Collected data entries

※

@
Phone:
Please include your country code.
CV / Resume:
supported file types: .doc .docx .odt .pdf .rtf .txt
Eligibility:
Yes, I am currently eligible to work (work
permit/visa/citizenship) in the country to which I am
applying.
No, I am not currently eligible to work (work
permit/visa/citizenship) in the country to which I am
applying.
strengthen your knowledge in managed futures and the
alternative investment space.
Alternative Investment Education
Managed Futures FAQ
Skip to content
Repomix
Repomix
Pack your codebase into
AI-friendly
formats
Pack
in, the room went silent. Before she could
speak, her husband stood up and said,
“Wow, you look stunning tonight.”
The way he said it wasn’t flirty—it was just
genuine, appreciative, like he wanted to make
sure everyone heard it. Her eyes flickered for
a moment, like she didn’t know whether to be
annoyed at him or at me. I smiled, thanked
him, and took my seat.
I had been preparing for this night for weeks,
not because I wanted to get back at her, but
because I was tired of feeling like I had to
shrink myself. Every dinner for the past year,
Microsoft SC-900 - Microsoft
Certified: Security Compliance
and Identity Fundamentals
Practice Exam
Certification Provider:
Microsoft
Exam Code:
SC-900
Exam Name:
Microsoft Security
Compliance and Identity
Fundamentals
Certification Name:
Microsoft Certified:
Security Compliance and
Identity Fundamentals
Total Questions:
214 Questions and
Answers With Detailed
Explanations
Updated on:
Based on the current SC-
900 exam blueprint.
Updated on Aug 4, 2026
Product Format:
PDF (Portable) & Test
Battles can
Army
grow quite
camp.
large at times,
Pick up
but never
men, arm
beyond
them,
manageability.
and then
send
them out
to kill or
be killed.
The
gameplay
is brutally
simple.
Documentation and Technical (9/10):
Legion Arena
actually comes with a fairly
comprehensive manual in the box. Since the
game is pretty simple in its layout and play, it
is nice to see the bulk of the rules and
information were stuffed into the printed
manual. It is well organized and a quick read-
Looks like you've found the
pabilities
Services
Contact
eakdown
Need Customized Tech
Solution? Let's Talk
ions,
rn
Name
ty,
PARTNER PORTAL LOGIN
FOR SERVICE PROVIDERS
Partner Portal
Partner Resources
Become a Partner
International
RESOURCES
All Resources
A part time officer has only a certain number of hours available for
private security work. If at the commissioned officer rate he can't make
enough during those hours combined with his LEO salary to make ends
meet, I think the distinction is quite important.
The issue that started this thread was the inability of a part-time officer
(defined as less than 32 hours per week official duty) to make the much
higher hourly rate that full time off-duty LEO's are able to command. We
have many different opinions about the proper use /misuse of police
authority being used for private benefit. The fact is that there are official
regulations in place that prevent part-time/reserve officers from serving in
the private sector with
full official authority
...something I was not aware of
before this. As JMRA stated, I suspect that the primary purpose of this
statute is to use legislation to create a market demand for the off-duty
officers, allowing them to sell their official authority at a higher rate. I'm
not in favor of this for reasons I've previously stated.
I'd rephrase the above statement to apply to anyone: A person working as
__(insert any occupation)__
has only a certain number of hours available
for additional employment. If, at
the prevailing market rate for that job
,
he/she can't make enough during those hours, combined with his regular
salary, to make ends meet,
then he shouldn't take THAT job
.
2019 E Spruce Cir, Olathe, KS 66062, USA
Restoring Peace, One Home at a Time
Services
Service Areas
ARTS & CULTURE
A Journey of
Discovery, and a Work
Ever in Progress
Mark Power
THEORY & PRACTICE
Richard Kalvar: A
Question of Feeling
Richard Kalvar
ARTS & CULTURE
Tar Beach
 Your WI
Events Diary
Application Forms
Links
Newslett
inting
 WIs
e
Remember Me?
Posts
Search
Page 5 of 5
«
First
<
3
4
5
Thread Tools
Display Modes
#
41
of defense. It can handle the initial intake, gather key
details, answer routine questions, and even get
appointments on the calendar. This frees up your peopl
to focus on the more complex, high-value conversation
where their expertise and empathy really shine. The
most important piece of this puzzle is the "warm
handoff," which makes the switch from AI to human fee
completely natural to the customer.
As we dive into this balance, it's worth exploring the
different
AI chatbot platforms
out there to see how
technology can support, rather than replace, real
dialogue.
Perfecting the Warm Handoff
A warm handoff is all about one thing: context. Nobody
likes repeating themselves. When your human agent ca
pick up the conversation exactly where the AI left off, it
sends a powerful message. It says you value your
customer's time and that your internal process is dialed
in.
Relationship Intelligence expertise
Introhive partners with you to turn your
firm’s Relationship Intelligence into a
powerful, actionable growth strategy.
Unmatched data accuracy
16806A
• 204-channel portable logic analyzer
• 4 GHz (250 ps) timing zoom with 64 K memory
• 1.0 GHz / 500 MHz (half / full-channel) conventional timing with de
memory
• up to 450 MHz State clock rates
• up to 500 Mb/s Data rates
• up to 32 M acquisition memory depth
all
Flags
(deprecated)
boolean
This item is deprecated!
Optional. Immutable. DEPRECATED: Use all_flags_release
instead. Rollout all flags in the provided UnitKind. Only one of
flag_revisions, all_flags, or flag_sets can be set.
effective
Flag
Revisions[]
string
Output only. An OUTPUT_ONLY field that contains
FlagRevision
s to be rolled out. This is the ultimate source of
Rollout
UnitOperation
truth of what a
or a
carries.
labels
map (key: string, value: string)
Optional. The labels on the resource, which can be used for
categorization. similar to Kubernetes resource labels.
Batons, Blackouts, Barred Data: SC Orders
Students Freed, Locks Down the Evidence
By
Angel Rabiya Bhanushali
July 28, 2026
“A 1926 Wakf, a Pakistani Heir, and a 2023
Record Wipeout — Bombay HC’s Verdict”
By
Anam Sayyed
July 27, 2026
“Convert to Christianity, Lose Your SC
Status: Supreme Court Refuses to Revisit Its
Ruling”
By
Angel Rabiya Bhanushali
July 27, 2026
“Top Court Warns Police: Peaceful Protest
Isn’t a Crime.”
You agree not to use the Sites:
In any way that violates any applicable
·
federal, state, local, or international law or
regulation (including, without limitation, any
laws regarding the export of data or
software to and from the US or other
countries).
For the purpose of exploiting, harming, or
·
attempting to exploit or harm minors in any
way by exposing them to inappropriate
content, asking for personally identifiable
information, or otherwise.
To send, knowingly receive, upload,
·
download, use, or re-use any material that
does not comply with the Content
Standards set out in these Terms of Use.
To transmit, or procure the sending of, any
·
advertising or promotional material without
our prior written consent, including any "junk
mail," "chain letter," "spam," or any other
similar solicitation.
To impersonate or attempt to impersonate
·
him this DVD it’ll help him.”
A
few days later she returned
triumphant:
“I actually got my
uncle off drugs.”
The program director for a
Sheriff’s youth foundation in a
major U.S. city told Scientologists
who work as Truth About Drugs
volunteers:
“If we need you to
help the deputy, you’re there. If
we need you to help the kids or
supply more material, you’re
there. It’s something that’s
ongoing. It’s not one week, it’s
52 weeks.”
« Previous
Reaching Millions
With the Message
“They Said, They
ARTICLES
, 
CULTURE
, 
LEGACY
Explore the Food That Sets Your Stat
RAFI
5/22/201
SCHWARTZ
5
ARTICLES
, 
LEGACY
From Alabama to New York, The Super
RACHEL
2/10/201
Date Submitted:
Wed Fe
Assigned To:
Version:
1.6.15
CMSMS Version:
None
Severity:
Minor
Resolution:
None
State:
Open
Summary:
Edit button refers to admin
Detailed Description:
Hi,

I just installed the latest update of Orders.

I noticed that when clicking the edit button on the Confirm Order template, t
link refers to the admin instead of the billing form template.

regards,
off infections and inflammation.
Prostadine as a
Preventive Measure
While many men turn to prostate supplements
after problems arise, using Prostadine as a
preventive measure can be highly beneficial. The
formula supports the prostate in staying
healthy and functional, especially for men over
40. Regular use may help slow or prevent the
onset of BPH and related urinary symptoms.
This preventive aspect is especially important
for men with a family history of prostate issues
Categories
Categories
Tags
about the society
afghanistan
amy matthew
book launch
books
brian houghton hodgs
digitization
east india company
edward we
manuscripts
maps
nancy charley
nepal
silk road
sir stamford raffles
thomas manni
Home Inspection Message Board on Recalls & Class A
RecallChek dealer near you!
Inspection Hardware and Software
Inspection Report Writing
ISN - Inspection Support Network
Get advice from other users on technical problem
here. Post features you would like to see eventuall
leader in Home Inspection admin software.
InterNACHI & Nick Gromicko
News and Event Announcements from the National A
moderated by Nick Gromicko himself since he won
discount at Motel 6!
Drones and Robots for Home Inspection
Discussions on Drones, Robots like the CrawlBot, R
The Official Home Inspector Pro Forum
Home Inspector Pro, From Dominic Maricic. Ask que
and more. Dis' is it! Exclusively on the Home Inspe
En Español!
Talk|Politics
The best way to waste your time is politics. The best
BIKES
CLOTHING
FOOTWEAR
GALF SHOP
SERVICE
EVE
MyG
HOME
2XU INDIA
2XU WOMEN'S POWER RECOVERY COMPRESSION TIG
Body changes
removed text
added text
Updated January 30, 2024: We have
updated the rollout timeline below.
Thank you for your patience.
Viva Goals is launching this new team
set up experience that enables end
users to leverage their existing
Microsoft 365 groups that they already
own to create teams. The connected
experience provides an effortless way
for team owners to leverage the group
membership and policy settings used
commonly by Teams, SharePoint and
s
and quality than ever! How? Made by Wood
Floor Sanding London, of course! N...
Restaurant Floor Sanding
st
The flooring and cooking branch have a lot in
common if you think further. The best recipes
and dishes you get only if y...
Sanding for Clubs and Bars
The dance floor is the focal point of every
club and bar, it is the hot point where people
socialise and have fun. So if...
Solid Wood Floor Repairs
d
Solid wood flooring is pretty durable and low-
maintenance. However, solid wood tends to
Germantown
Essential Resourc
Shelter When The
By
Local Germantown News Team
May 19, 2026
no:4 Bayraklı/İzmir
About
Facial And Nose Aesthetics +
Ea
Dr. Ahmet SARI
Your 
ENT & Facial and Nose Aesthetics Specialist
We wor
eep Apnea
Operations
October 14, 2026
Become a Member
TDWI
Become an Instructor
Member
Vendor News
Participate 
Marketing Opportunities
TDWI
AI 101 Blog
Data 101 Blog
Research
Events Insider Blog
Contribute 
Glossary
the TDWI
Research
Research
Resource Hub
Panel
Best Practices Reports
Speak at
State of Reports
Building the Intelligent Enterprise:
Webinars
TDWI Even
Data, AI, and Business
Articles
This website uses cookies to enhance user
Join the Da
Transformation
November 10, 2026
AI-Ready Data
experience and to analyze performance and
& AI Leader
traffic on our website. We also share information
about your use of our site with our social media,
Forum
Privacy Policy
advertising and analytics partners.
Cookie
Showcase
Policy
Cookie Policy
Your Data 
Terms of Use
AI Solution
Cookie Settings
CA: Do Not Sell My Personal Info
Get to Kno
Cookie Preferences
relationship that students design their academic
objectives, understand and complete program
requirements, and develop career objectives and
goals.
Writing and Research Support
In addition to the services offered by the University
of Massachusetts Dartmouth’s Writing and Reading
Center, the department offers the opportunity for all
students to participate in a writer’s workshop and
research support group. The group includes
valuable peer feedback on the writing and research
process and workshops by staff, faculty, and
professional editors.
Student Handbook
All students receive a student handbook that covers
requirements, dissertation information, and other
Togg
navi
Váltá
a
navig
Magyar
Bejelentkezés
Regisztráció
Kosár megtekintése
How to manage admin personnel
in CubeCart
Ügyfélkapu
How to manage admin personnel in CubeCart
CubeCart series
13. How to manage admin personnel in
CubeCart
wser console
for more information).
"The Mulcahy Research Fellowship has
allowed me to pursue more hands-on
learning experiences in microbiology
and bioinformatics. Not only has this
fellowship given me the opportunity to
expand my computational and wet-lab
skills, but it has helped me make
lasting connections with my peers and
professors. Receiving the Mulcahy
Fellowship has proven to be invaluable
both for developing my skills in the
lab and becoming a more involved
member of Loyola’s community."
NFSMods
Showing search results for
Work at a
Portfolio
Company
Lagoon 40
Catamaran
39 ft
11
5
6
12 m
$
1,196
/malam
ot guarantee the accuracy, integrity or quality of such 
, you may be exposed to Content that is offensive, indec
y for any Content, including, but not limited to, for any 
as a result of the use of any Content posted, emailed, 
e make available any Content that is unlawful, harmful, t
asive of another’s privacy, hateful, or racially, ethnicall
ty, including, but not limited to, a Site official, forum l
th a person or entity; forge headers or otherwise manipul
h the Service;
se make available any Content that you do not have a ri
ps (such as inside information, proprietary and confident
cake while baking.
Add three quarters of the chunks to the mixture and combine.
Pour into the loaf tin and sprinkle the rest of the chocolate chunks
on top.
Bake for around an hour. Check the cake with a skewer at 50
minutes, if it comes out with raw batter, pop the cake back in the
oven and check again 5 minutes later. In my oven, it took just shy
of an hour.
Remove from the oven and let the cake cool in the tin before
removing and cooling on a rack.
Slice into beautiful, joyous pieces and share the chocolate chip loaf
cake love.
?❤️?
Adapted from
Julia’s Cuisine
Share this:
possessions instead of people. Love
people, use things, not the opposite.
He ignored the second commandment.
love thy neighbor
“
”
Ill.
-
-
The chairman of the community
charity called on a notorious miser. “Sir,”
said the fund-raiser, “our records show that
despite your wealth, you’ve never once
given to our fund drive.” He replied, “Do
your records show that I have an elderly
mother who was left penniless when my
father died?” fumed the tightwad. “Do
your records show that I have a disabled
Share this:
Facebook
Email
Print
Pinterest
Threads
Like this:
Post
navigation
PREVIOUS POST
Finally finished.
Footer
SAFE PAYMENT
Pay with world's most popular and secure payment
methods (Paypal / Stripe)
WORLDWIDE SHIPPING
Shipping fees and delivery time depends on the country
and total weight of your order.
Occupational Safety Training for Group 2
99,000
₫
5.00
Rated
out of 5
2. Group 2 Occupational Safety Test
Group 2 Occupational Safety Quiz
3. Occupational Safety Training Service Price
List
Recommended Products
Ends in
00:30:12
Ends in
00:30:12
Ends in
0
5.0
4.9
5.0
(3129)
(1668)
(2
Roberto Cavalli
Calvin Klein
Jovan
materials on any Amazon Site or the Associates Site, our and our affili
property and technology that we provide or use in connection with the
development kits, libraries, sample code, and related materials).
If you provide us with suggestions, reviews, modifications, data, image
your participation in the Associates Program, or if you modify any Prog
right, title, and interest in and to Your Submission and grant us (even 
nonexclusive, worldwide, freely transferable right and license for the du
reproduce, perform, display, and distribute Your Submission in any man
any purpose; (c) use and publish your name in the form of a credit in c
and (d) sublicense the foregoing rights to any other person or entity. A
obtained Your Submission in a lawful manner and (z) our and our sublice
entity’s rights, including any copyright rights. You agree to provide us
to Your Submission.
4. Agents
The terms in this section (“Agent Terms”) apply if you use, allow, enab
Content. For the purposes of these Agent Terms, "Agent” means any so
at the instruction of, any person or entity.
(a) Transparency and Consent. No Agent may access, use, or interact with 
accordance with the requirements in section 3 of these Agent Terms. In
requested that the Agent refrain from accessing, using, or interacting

※

ABOUT THIS EXERCISE: The answer is to be a bare number, showing how many lines of the records contain "country".

TASK RESULT: 4